What you need to do
Repeat, exactly as written, all of the entries, but not their pictures.

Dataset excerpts

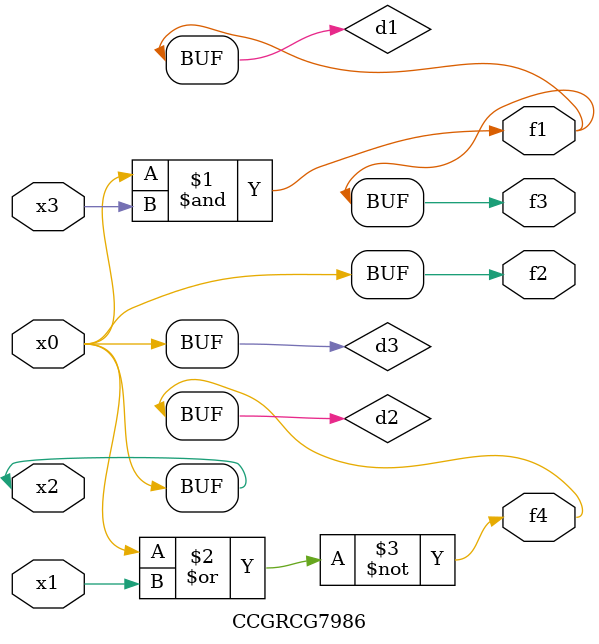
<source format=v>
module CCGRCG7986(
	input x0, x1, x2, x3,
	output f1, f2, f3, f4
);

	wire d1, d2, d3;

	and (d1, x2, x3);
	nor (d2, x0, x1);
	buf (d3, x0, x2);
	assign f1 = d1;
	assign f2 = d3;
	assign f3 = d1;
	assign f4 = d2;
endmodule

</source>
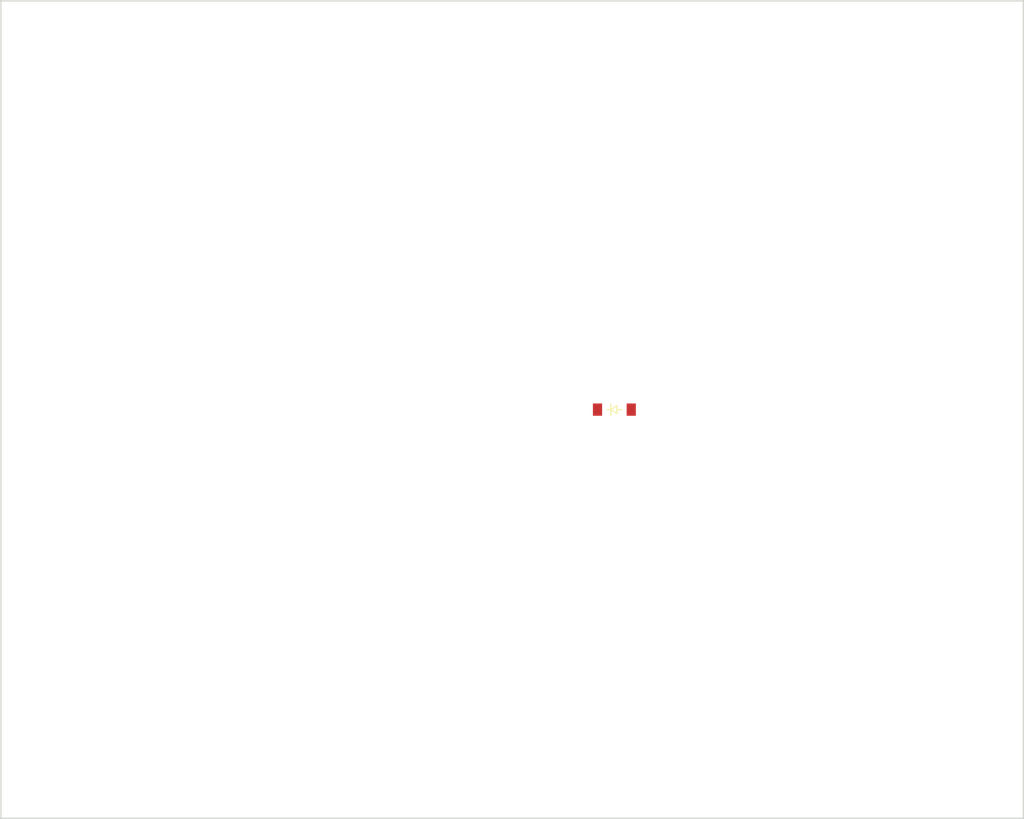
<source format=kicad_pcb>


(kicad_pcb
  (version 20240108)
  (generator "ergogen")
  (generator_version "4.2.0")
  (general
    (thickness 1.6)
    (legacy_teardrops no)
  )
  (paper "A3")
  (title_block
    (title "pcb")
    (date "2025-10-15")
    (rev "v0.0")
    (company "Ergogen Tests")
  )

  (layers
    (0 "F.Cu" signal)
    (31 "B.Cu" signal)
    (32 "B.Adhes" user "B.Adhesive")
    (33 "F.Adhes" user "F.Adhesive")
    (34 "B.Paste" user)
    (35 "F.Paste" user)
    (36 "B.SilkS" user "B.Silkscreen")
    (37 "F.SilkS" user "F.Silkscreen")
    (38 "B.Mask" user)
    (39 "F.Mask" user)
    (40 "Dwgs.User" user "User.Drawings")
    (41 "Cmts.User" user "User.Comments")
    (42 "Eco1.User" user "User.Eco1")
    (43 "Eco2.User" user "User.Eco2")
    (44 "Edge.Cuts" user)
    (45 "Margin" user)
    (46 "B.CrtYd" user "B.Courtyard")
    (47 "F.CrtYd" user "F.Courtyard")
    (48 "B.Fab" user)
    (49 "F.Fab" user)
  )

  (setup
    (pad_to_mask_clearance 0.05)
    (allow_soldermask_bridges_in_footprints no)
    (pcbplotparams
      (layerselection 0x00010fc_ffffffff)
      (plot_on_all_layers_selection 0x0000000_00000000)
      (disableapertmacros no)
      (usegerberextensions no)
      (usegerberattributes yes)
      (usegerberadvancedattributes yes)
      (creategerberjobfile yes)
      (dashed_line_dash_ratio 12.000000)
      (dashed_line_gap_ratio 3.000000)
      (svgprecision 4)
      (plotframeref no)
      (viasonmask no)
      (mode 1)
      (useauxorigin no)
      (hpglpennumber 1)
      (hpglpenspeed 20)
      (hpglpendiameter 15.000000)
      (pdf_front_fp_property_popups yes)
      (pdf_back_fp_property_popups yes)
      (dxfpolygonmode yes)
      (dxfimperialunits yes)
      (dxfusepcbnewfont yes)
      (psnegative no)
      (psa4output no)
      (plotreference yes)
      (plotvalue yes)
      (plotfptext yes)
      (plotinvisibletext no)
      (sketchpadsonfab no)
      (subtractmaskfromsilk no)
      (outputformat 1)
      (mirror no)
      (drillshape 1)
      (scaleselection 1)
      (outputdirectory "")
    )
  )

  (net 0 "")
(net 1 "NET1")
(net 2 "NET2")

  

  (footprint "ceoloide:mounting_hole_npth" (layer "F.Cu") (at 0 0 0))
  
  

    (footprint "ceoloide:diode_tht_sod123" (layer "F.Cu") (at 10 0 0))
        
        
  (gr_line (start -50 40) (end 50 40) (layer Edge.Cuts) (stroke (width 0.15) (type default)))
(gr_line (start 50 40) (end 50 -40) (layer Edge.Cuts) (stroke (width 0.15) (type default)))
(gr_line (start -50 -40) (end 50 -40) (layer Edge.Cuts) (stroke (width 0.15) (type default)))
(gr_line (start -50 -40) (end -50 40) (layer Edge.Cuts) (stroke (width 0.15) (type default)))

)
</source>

Written reply
<source format=v>
module CCGRCG7986(
	input x0, x1, x2, x3,
	output f1, f2, f3, f4
);

	wire d1, d2, d3;

	and (d1, x2, x3);
	nor (d2, x0, x1);
	buf (d3, x0, x2);
	assign f1 = d1;
	assign f2 = d3;
	assign f3 = d1;
	assign f4 = d2;
endmodule

</source>
<source format=kicad_pcb>


(kicad_pcb
  (version 20240108)
  (generator "ergogen")
  (generator_version "4.2.0")
  (general
    (thickness 1.6)
    (legacy_teardrops no)
  )
  (paper "A3")
  (title_block
    (title "pcb")
    (date "2025-10-15")
    (rev "v0.0")
    (company "Ergogen Tests")
  )

  (layers
    (0 "F.Cu" signal)
    (31 "B.Cu" signal)
    (32 "B.Adhes" user "B.Adhesive")
    (33 "F.Adhes" user "F.Adhesive")
    (34 "B.Paste" user)
    (35 "F.Paste" user)
    (36 "B.SilkS" user "B.Silkscreen")
    (37 "F.SilkS" user "F.Silkscreen")
    (38 "B.Mask" user)
    (39 "F.Mask" user)
    (40 "Dwgs.User" user "User.Drawings")
    (41 "Cmts.User" user "User.Comments")
    (42 "Eco1.User" user "User.Eco1")
    (43 "Eco2.User" user "User.Eco2")
    (44 "Edge.Cuts" user)
    (45 "Margin" user)
    (46 "B.CrtYd" user "B.Courtyard")
    (47 "F.CrtYd" user "F.Courtyard")
    (48 "B.Fab" user)
    (49 "F.Fab" user)
  )

  (setup
    (pad_to_mask_clearance 0.05)
    (allow_soldermask_bridges_in_footprints no)
    (pcbplotparams
      (layerselection 0x00010fc_ffffffff)
      (plot_on_all_layers_selection 0x0000000_00000000)
      (disableapertmacros no)
      (usegerberextensions no)
      (usegerberattributes yes)
      (usegerberadvancedattributes yes)
      (creategerberjobfile yes)
      (dashed_line_dash_ratio 12.000000)
      (dashed_line_gap_ratio 3.000000)
      (svgprecision 4)
      (plotframeref no)
      (viasonmask no)
      (mode 1)
      (useauxorigin no)
      (hpglpennumber 1)
      (hpglpenspeed 20)
      (hpglpendiameter 15.000000)
      (pdf_front_fp_property_popups yes)
      (pdf_back_fp_property_popups yes)
      (dxfpolygonmode yes)
      (dxfimperialunits yes)
      (dxfusepcbnewfont yes)
      (psnegative no)
      (psa4output no)
      (plotreference yes)
      (plotvalue yes)
      (plotfptext yes)
      (plotinvisibletext no)
      (sketchpadsonfab no)
      (subtractmaskfromsilk no)
      (outputformat 1)
      (mirror no)
      (drillshape 1)
      (scaleselection 1)
      (outputdirectory "")
    )
  )

  (net 0 "")
(net 1 "NET1")
(net 2 "NET2")

  

  (footprint "ceoloide:mounting_hole_npth" (layer "F.Cu") (at 0 0 0))
  
  

    (footprint "ceoloide:diode_tht_sod123" (layer "F.Cu") (at 10 0 0))
        
        
  (gr_line (start -50 40) (end 50 40) (layer Edge.Cuts) (stroke (width 0.15) (type default)))
(gr_line (start 50 40) (end 50 -40) (layer Edge.Cuts) (stroke (width 0.15) (type default)))
(gr_line (start -50 -40) (end 50 -40) (layer Edge.Cuts) (stroke (width 0.15) (type default)))
(gr_line (start -50 -40) (end -50 40) (layer Edge.Cuts) (stroke (width 0.15) (type default)))

)
</source>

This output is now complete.